> [Vorliegender Text]:
###

„Viva la revolución“ heißt es in Far Cry 6. Allerdings revolutioniert Ubisoft weder das Genre der Open-World-Shooter noch die Reihe selbst. Stattdessen gibt es die gewohnte Geschichte mit satter Action und wenig Überraschungen in einer wirklich hübschen Spielwelt.
Ein skrupelloser Tyrann unterdrückt durch seine Gewaltherrschaft die Menschen, doch ihr seid der Held oder die Heldin, die, wenn auch eher unfreiwillig, zur einzigen Hoffnung der Unterdrückten werden. Gemeinsam mit dem Widerstand befreit ihr das Land und stürzt das Böse. Spätestens seit Far Cry 3 passt diese Beschreibung auf jedes Spiel der Reihe. Da macht auch Far Cry 6 keine Ausnahme. Aber fangen wir vorne an.
Yara: Zwischen Paradies und Hölle auf Erden
Die Insel Yara ist ein karibisches Paradies. Weiße Strände, dichter Dschungel, lebendige Sümpfe und steile Berge machen Yara zu einem abwechslungsreichen und wirklich hübschen Ort. Dazu gesellen sich Rum, Zigarren und lateinamerikanische Rhythmen. Gäbe es nicht den Diktator Antón Castillo, der seine Bevölkerung versklavt und sie zur Arbeit auf den Tabakplantagen zwingt, es wäre ein Paradies. Wer nicht arbeitet, wird erschossen und wer gegen das Regime ist, wird gnadenlos verfolgt und auf das Grausamste gequält und hingerichtet.
Als wahlweise männlicher oder weibliche Dani Rojas flüchtet ihr aus der Hauptstadt, als die Gewalt zwischen Soldaten und Bevölkerung eskaliert und entkommt nur knapp mit dem Leben. Angespült an einer kleinen Insel trefft ihr auf Libertad, eine Gruppe von Revolutionären, die einen Guerilla-Krieg gegen Castillo führen und euch recht schnell überzeugen, sich der Gruppe anzuschließen, anstatt sich nach Amerika abzusetzen.
Praktischerweise war Dani Rojas bei der Armee, ihr seid somit bestens für den Job geeignet. Also schickt euch Revolutionsführerin Clara Garcia los, um drei andere Widerstand leistende Gruppierungen für Libertad zu gewinnen und sie im Kampf gegen Castillo zu vereinen.

###

> [Bereitgestelltes Material]:
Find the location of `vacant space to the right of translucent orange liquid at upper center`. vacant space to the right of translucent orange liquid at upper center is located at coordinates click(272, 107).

###

> [Aufgabenstellung]:
Wer schickt Dani Rojas laut dem Text über Far Cry 6 los, um drei andere Widerstandsgruppen für Libertad zu gewinnen?

> [Endgültige Antwort]:
Die Revolutionsführerin Clara Garcia.